- _WHAT IS NEEDED_:
Only lines containing "explanation" are wanted from the data below. Copy those lines.

[Extracted page text data]

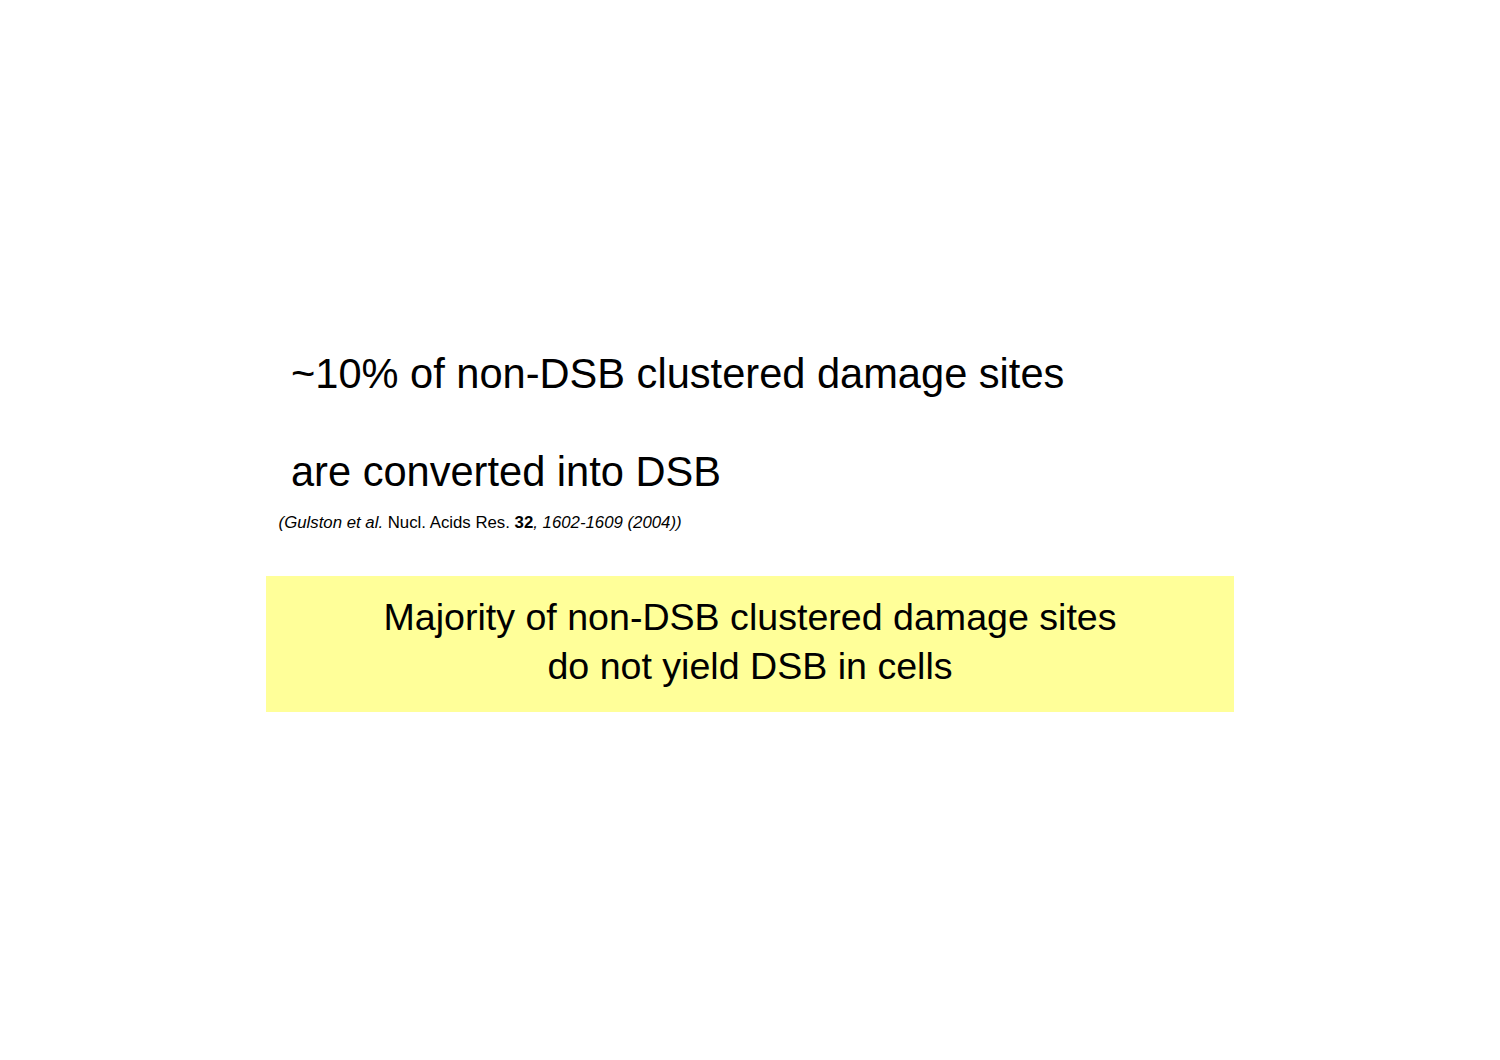~10% of non-DSB clustered damage sites are converted into DSB
(Gulston et al. Nucl. Acids Res. 32, 1602-1609 (2004))
Majority of non-DSB clustered damage sites
do not yield DSB in cells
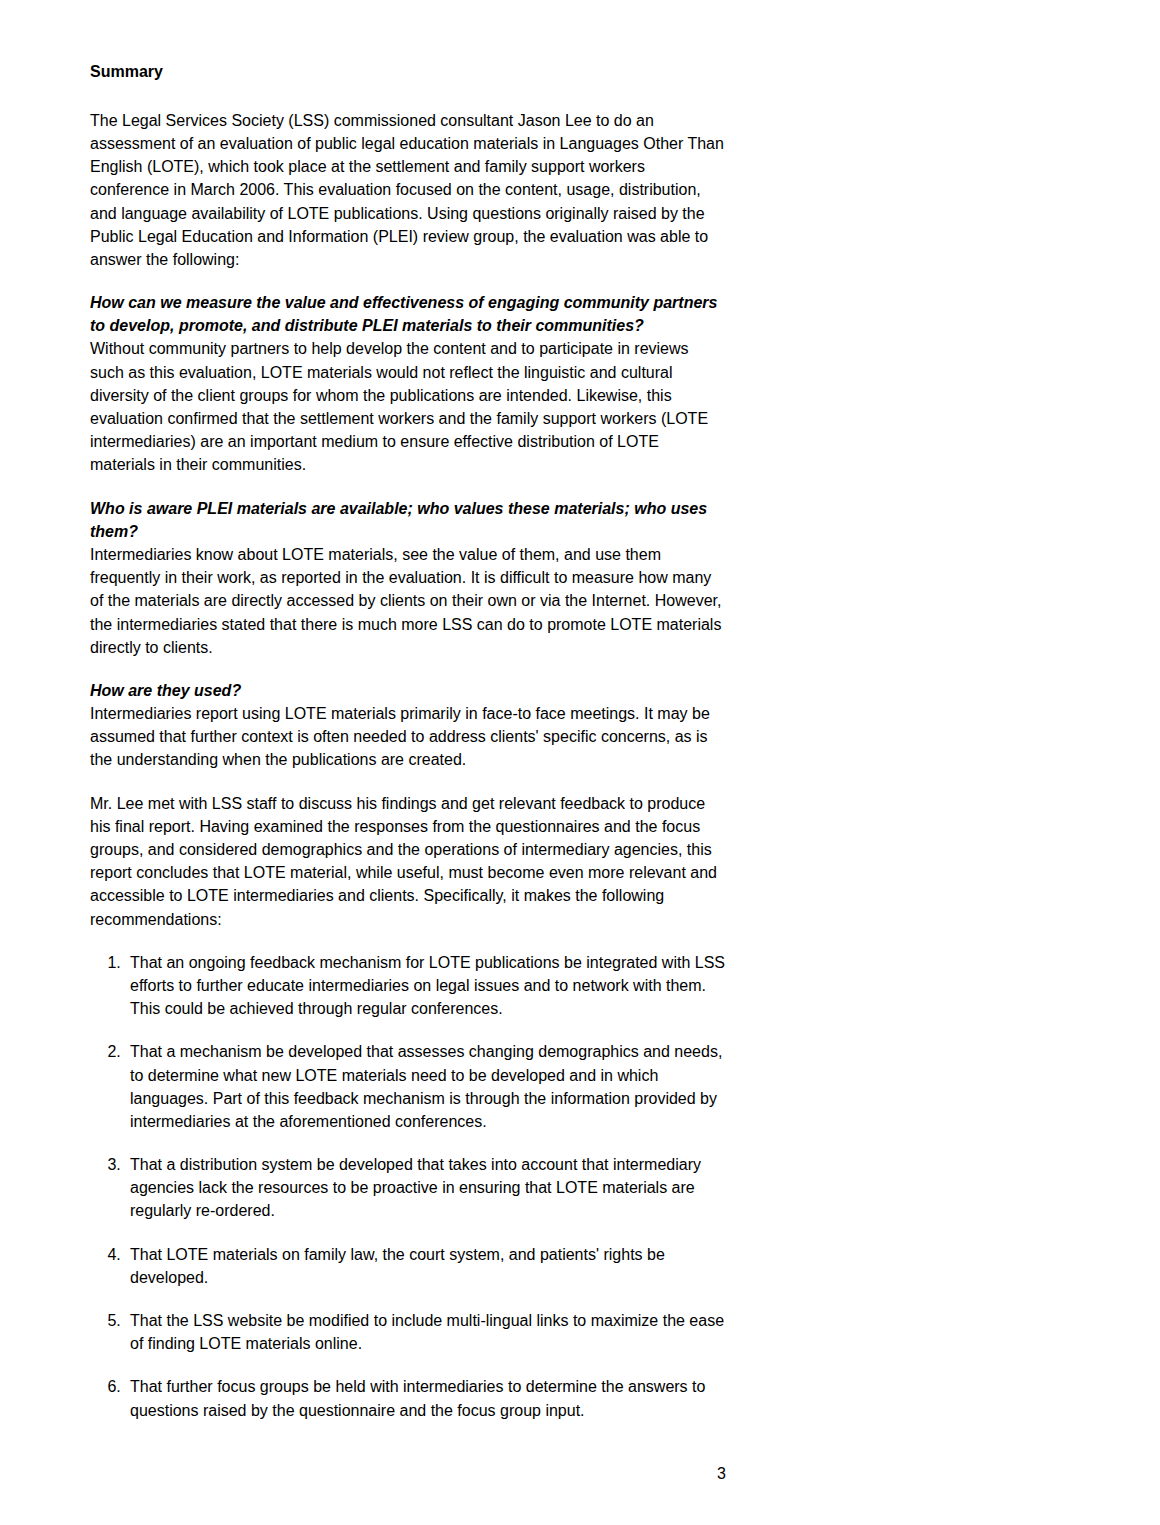Summary
The Legal Services Society (LSS) commissioned consultant Jason Lee to do an assessment of an evaluation of public legal education materials in Languages Other Than English (LOTE), which took place at the settlement and family support workers conference in March 2006. This evaluation focused on the content, usage, distribution, and language availability of LOTE publications. Using questions originally raised by the Public Legal Education and Information (PLEI) review group, the evaluation was able to answer the following:
How can we measure the value and effectiveness of engaging community partners to develop, promote, and distribute PLEI materials to their communities?
Without community partners to help develop the content and to participate in reviews such as this evaluation, LOTE materials would not reflect the linguistic and cultural diversity of the client groups for whom the publications are intended. Likewise, this evaluation confirmed that the settlement workers and the family support workers (LOTE intermediaries) are an important medium to ensure effective distribution of LOTE materials in their communities.
Who is aware PLEI materials are available; who values these materials; who uses them?
Intermediaries know about LOTE materials, see the value of them, and use them frequently in their work, as reported in the evaluation. It is difficult to measure how many of the materials are directly accessed by clients on their own or via the Internet. However, the intermediaries stated that there is much more LSS can do to promote LOTE materials directly to clients.
How are they used?
Intermediaries report using LOTE materials primarily in face-to face meetings. It may be assumed that further context is often needed to address clients' specific concerns, as is the understanding when the publications are created.
Mr. Lee met with LSS staff to discuss his findings and get relevant feedback to produce his final report. Having examined the responses from the questionnaires and the focus groups, and considered demographics and the operations of intermediary agencies, this report concludes that LOTE material, while useful, must become even more relevant and accessible to LOTE intermediaries and clients. Specifically, it makes the following recommendations:
That an ongoing feedback mechanism for LOTE publications be integrated with LSS efforts to further educate intermediaries on legal issues and to network with them. This could be achieved through regular conferences.
That a mechanism be developed that assesses changing demographics and needs, to determine what new LOTE materials need to be developed and in which languages. Part of this feedback mechanism is through the information provided by intermediaries at the aforementioned conferences.
That a distribution system be developed that takes into account that intermediary agencies lack the resources to be proactive in ensuring that LOTE materials are regularly re-ordered.
That LOTE materials on family law, the court system, and patients' rights be developed.
That the LSS website be modified to include multi-lingual links to maximize the ease of finding LOTE materials online.
That further focus groups be held with intermediaries to determine the answers to questions raised by the questionnaire and the focus group input.
3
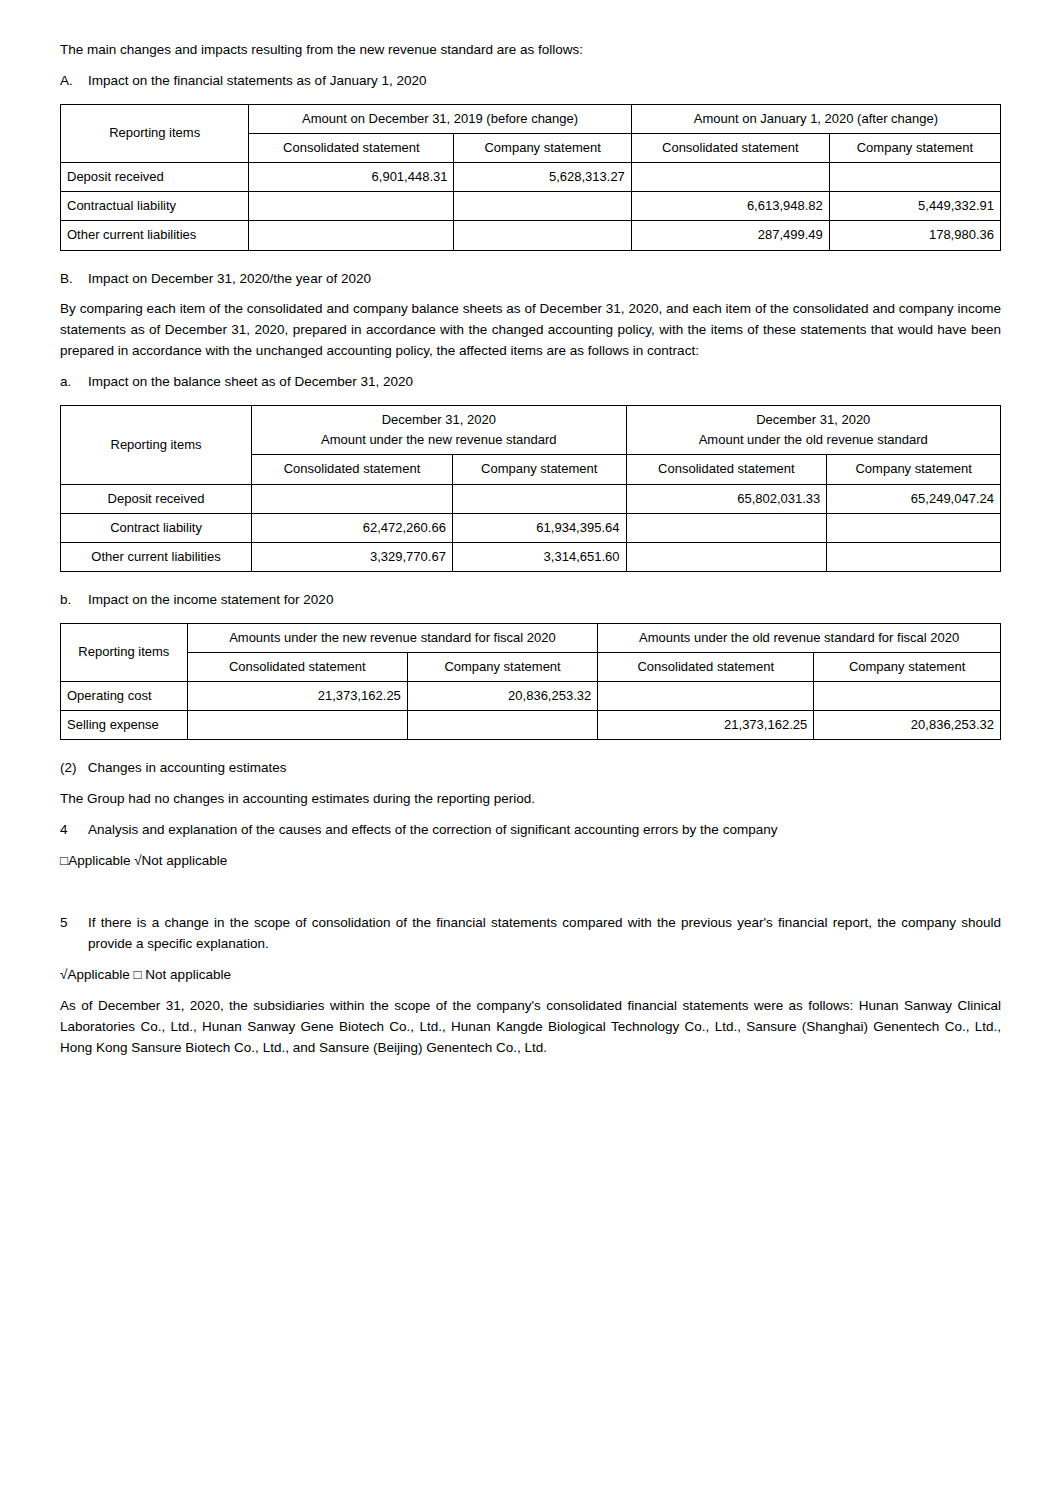The main changes and impacts resulting from the new revenue standard are as follows:
A.
Impact on the financial statements as of January 1, 2020
| Reporting items | Amount on December 31, 2019 (before change) | Amount on January 1, 2020 (after change) |
| --- | --- | --- |
| Consolidated statement | Company statement | Consolidated statement | Company statement |
| Deposit received | 6,901,448.31 | 5,628,313.27 | | |
| Contractual liability | | | 6,613,948.82 | 5,449,332.91 |
| Other current liabilities | | | 287,499.49 | 178,980.36 |
B.
Impact on December 31, 2020/the year of 2020
By comparing each item of the consolidated and company balance sheets as of December 31, 2020, and each item of the consolidated and company income statements as of December 31, 2020, prepared in accordance with the changed accounting policy, with the items of these statements that would have been prepared in accordance with the unchanged accounting policy, the affected items are as follows in contract:
a.
Impact on the balance sheet as of December 31, 2020
| Reporting items | December 31, 2020 Amount under the new revenue standard | December 31, 2020 Amount under the old revenue standard |
| --- | --- | --- |
| Consolidated statement | Company statement | Consolidated statement | Company statement |
| Deposit received | | | 65,802,031.33 | 65,249,047.24 |
| Contract liability | 62,472,260.66 | 61,934,395.64 | | |
| Other current liabilities | 3,329,770.67 | 3,314,651.60 | | |
b.
Impact on the income statement for 2020
| Reporting items | Amounts under the new revenue standard for fiscal 2020 | Amounts under the old revenue standard for fiscal 2020 |
| --- | --- | --- |
| Consolidated statement | Company statement | Consolidated statement | Company statement |
| Operating cost | 21,373,162.25 | 20,836,253.32 | | |
| Selling expense | | | 21,373,162.25 | 20,836,253.32 |
(2) Changes in accounting estimates
The Group had no changes in accounting estimates during the reporting period.
4
Analysis and explanation of the causes and effects of the correction of significant accounting errors by the company
□Applicable √Not applicable
5
If there is a change in the scope of consolidation of the financial statements compared with the previous year's financial report, the company should provide a specific explanation.
√Applicable □ Not applicable
As of December 31, 2020, the subsidiaries within the scope of the company's consolidated financial statements were as follows: Hunan Sanway Clinical Laboratories Co., Ltd., Hunan Sanway Gene Biotech Co., Ltd., Hunan Kangde Biological Technology Co., Ltd., Sansure (Shanghai) Genentech Co., Ltd., Hong Kong Sansure Biotech Co., Ltd., and Sansure (Beijing) Genentech Co., Ltd.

- _RESULT OF THIS EXERCISE_:
Analysis and explanation of the causes and effects of the correction of significant accounting errors by the company
If there is a change in the scope of consolidation of the financial statements compared with the previous year's financial report, the company should provide a specific explanation.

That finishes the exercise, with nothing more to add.